The excerpt "I shot an arrow into the air, It fell to earth, I knew not where" is from the poem "The Arrow and the Song" by Henry Wadsworth Longfellow. The form of the poem is a narrative poem.

To determine which form best describes the poem "The Arrow and the Song," we need to consider the structural and thematic elements of the poem. The excerpt alone does not provide enough information about the form, so let's analyze the entire poem to make a determination.
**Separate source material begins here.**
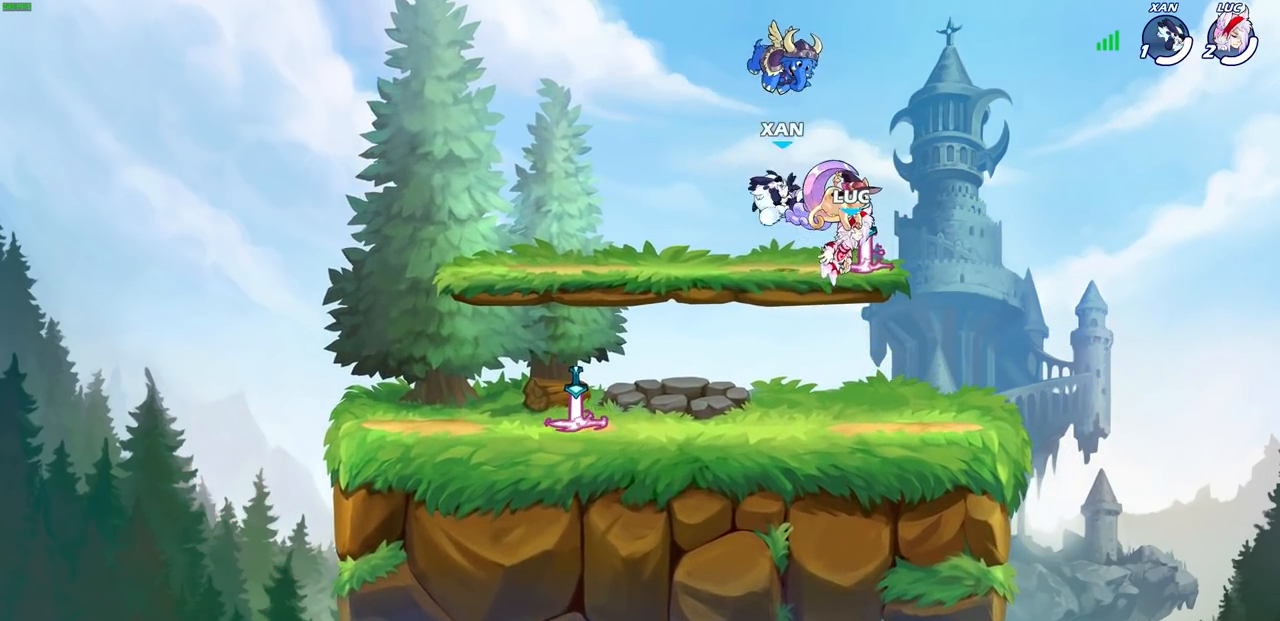
{"buttons": [], "left_stick": "center", "right_stick": "center", "events": []}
Here is the full poem by Henry Wadsworth Longfellow:

"I shot an arrow into the air,
It fell to earth, I knew not where;
For, so swiftly it flew, the sight
Could not follow it in its flight.

I breathed a song into the air,
It fell to earth, I knew not where;
For who has sight so keen and strong,
That it can follow the flight of song?

Long, long afterward, in an oak
I found the arrow, still unbroke;
And the song, from beginning to end,
I found again in the heart of a friend."

Based on the rhyme scheme and the repetition of certain lines, it is evident that "The Arrow and the Song" is written in a ballad form. Ballads are narrative poems often composed in quatrains, with a specific rhyme scheme (ABCB or ABAB). This particular poem follows the ABCB rhyme scheme, consisting of alternating lines of iambic tetrameter (four metrical feet per line) and iambic trimeter (three metrical feet per line).

Additionally, the poem has a musical quality due to the repetition of lines and the use of simple, direct language. This further supports the ballad form, as ballads were traditionally meant to be sung or recited orally.

In conclusion, the form that best describes the poem "The Arrow and the Song" is the ballad form.